“Derriba del trono a los poderosos y exalta a los humildes” (Lc 2, 52).
Jesús proclama que Dios ha decidido establecer su reino y manifestar su poder real ¿quién se aprovecha de esta situación?: Los pobres, los oprimidos, los aplastados. Si Dios es en verdad un rey digno de ese nombre ejercerá su poder a favor de los pobres y de los pequeños, les vendrá bien a los humildes que Dios mismo sea su protector, su defensor. Entonces serán felices.
Así pues, se abre una esperanza maravillosa para los pobres. Esto no quiere decir que sean mejores que los demás, más virtuosos. La afirmación de Jesús se basa en un presupuesto que no procede de la psicología de los hombres, sino de la psicología de Dios. La afirmación de Jesús se basa en cierta idea que Él se hace de Dios en cuanto rey. En cuanto rey, Dios tiene la obligación de dar la ventaja, con su justicia, a los pobres, a los pequeños, a los débiles, a los oprimidos.

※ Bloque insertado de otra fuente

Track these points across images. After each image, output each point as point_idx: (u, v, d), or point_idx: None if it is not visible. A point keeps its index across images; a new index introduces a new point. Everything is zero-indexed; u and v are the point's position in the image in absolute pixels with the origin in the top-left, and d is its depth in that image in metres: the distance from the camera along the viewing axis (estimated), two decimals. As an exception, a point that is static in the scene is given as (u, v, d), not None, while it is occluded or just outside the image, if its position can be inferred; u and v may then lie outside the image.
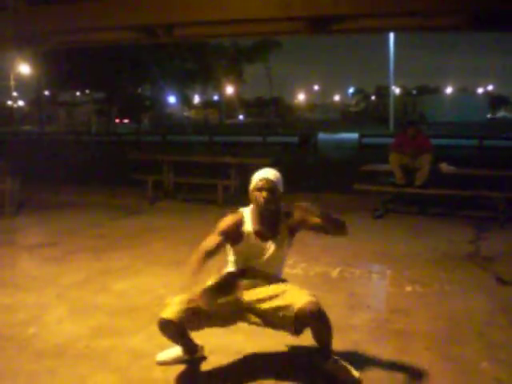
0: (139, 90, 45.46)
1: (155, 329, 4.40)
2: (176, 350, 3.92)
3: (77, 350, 4.18)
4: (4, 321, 4.78)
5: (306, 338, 3.77)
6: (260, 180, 3.71)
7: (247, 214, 3.80)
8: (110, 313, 4.95)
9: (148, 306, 5.06)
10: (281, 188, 3.76)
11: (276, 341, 4.16)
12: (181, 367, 3.85)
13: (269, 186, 3.68)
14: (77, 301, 5.28)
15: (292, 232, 3.81)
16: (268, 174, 3.74)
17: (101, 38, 12.98)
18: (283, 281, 3.83)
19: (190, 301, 3.54)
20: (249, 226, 3.76)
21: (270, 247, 3.73)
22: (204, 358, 3.97)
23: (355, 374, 3.63)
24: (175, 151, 16.72)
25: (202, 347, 4.00)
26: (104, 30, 12.01)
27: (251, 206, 3.80)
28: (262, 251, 3.72)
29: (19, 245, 7.72)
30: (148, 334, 4.43)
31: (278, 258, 3.80)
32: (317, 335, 3.59)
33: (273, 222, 3.76)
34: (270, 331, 4.03)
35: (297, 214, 3.75)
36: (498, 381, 3.68)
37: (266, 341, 4.19)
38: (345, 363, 3.67)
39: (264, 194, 3.67)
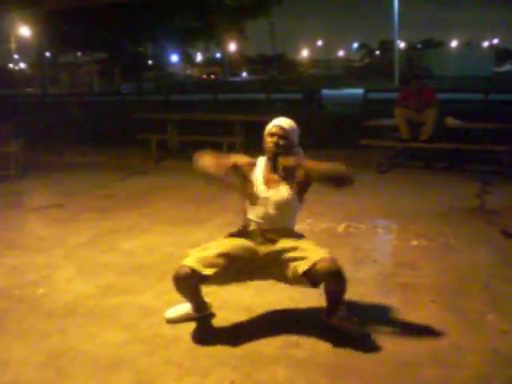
0: (141, 49, 45.00)
1: (164, 286, 4.47)
2: (185, 308, 3.95)
3: (86, 309, 4.23)
4: (14, 282, 4.84)
5: (312, 293, 3.81)
6: (273, 126, 3.77)
7: (261, 161, 3.86)
8: (118, 271, 4.99)
9: (156, 264, 5.11)
10: (294, 139, 3.79)
11: (283, 296, 4.20)
12: (190, 323, 3.90)
13: (280, 133, 3.72)
14: (85, 260, 5.33)
15: (302, 183, 3.74)
16: (282, 121, 3.79)
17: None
18: (299, 235, 3.82)
19: (207, 251, 3.63)
20: (259, 172, 3.80)
21: (278, 193, 3.71)
22: (212, 315, 4.01)
23: (361, 327, 3.66)
24: (179, 110, 16.63)
25: (210, 304, 4.03)
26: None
27: (265, 156, 3.85)
28: (270, 197, 3.71)
29: (26, 207, 7.75)
30: (156, 291, 4.48)
31: (287, 208, 3.75)
32: (329, 291, 3.59)
33: (283, 171, 3.72)
34: (277, 287, 4.07)
35: (303, 164, 3.69)
36: (503, 332, 3.72)
37: (273, 296, 4.23)
38: (350, 317, 3.70)
39: (274, 139, 3.70)
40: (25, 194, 8.66)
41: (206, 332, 3.82)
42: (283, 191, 3.71)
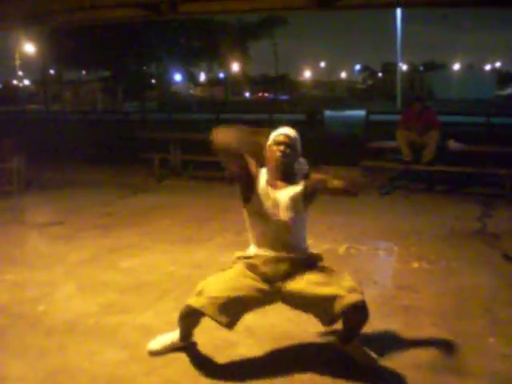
0: (144, 68, 45.30)
1: (164, 306, 4.47)
2: (169, 337, 3.81)
3: (86, 327, 4.22)
4: (14, 298, 4.83)
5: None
6: (279, 135, 3.60)
7: (263, 172, 3.64)
8: (119, 290, 4.98)
9: (156, 283, 5.10)
10: (299, 149, 3.65)
11: (285, 317, 4.17)
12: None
13: (287, 141, 3.56)
14: (85, 278, 5.32)
15: (309, 193, 3.55)
16: (288, 130, 3.64)
17: (104, 15, 12.89)
18: (315, 258, 3.63)
19: (223, 292, 3.44)
20: (263, 179, 3.59)
21: (287, 195, 3.51)
22: (195, 344, 3.87)
23: (374, 357, 3.57)
24: (182, 129, 16.69)
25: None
26: (107, 8, 11.95)
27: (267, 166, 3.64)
28: (276, 206, 3.50)
29: (27, 223, 7.75)
30: (157, 310, 4.47)
31: (299, 213, 3.55)
32: (349, 325, 3.51)
33: (288, 180, 3.58)
34: (280, 308, 4.04)
35: (314, 175, 3.57)
36: (505, 356, 3.70)
37: (276, 317, 4.20)
38: (364, 347, 3.62)
39: (281, 147, 3.54)
40: (26, 210, 8.66)
41: (205, 352, 3.80)
42: (290, 193, 3.53)
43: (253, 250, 3.63)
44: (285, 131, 3.63)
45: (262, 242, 3.58)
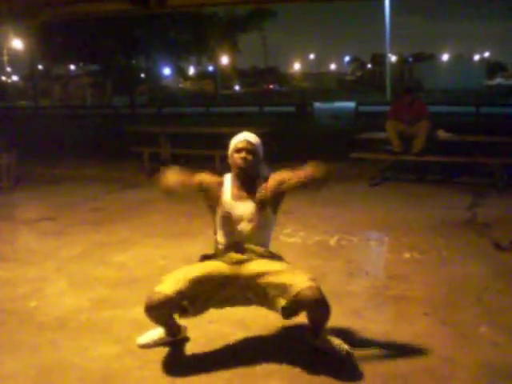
0: (133, 62, 45.05)
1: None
2: (157, 332, 3.80)
3: (78, 322, 4.21)
4: (5, 295, 4.81)
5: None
6: (240, 142, 3.62)
7: (227, 179, 3.70)
8: (110, 285, 4.97)
9: (147, 278, 5.07)
10: (261, 154, 3.66)
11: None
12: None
13: (249, 148, 3.58)
14: (77, 273, 5.30)
15: (275, 196, 3.60)
16: (248, 136, 3.65)
17: (92, 9, 12.79)
18: (277, 256, 3.66)
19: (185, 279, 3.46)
20: (227, 190, 3.64)
21: (249, 209, 3.56)
22: (187, 339, 3.88)
23: (346, 348, 3.52)
24: (171, 122, 16.63)
25: (185, 327, 3.89)
26: (96, 2, 11.87)
27: (231, 172, 3.70)
28: (242, 214, 3.56)
29: (18, 219, 7.72)
30: (148, 304, 4.45)
31: (261, 223, 3.61)
32: (312, 319, 3.49)
33: (252, 186, 3.61)
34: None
35: (274, 176, 3.59)
36: (496, 344, 3.72)
37: (267, 312, 4.20)
38: (335, 338, 3.59)
39: (242, 154, 3.56)
40: (17, 206, 8.63)
41: (199, 345, 3.80)
42: (252, 206, 3.57)
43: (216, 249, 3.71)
44: (245, 137, 3.64)
45: (226, 243, 3.64)
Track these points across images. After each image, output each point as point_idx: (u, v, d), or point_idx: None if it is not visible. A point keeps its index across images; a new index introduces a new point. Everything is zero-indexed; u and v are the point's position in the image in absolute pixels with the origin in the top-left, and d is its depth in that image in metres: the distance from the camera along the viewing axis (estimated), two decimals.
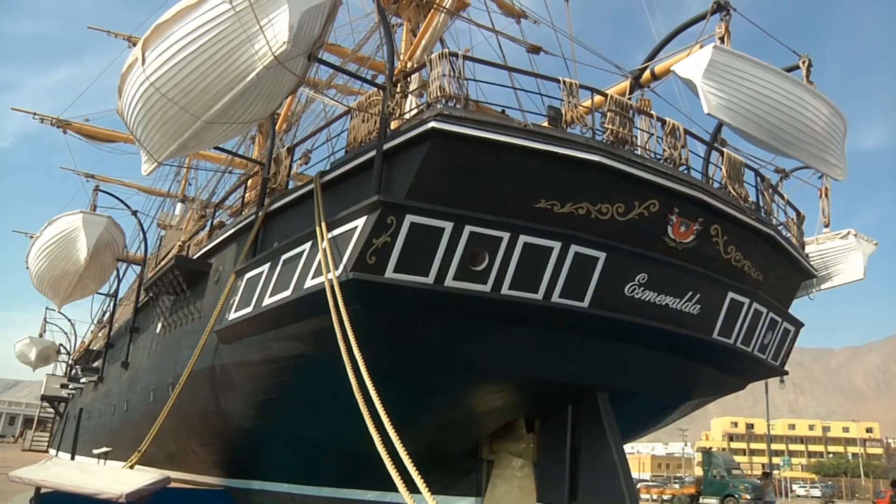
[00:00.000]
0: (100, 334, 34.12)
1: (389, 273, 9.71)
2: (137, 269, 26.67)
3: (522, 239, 10.02)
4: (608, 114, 10.92)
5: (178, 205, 35.82)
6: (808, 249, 15.68)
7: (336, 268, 9.85)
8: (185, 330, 16.15)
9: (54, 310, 35.24)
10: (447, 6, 16.19)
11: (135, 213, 25.59)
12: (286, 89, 10.87)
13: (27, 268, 24.18)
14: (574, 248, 10.31)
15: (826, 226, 16.38)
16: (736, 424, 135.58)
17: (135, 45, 10.52)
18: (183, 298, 16.41)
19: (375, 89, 11.44)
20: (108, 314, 31.47)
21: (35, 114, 34.14)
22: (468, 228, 9.75)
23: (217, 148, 15.75)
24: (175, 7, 9.89)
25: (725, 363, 13.35)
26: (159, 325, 18.63)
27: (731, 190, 12.11)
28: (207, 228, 18.06)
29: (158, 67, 9.76)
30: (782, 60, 12.94)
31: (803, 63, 13.01)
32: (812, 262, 15.16)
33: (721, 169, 12.45)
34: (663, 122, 11.65)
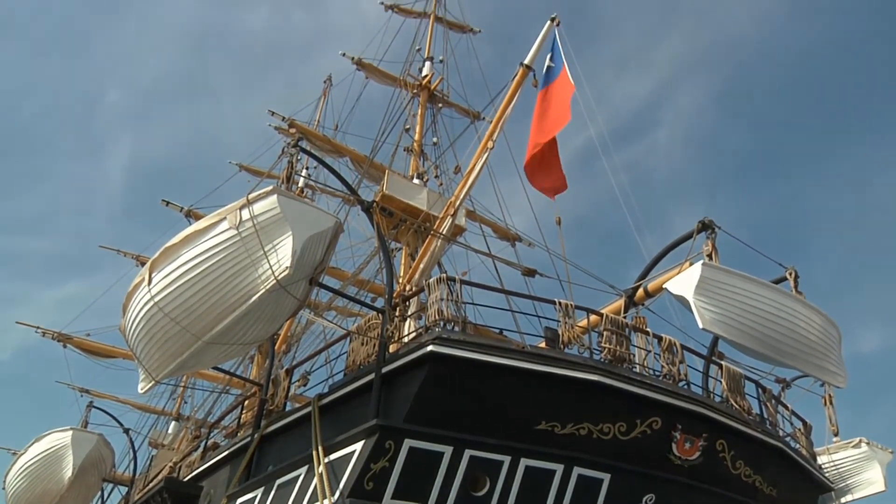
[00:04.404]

El mensaje cristiano no tiene cono finalidad sólo dar a conocer unos principios morales (que ya eran conocidos). El cristianismo no es solo un apoyo al orden moral de la sociedad. El cristianismo es esencialmente y ante todo una “buena nueva”. El evangelio no se desinteresa de la moral, pero se interesa ante todo por una conducta que no es simplemente la de la moral natural y sus criterios. Nos lleva mucho más allá que las reglas de una moral sabia o del sentido común.
Jesús se encuentra constantemente en conflicto con los fariseos de su tiempo precisamente en este punto. Para ellos Dios es, en definitiva, un excelente contable. Pesa, calcula los méritos de cada uno y paga a cada uno exactamente según sus méritos. Pero el Dios de Jesucristo no es ese Dios. Es un Dios que se caracteriza por la misericordia, por la predilección hacia los más pobres, los y los más débiles, los más desvalidos y los más necesitados. Un Dios que se pone al lado de los pobres y no de los poderosos. La pregunta es ¿De qué parte estamos nosotros?.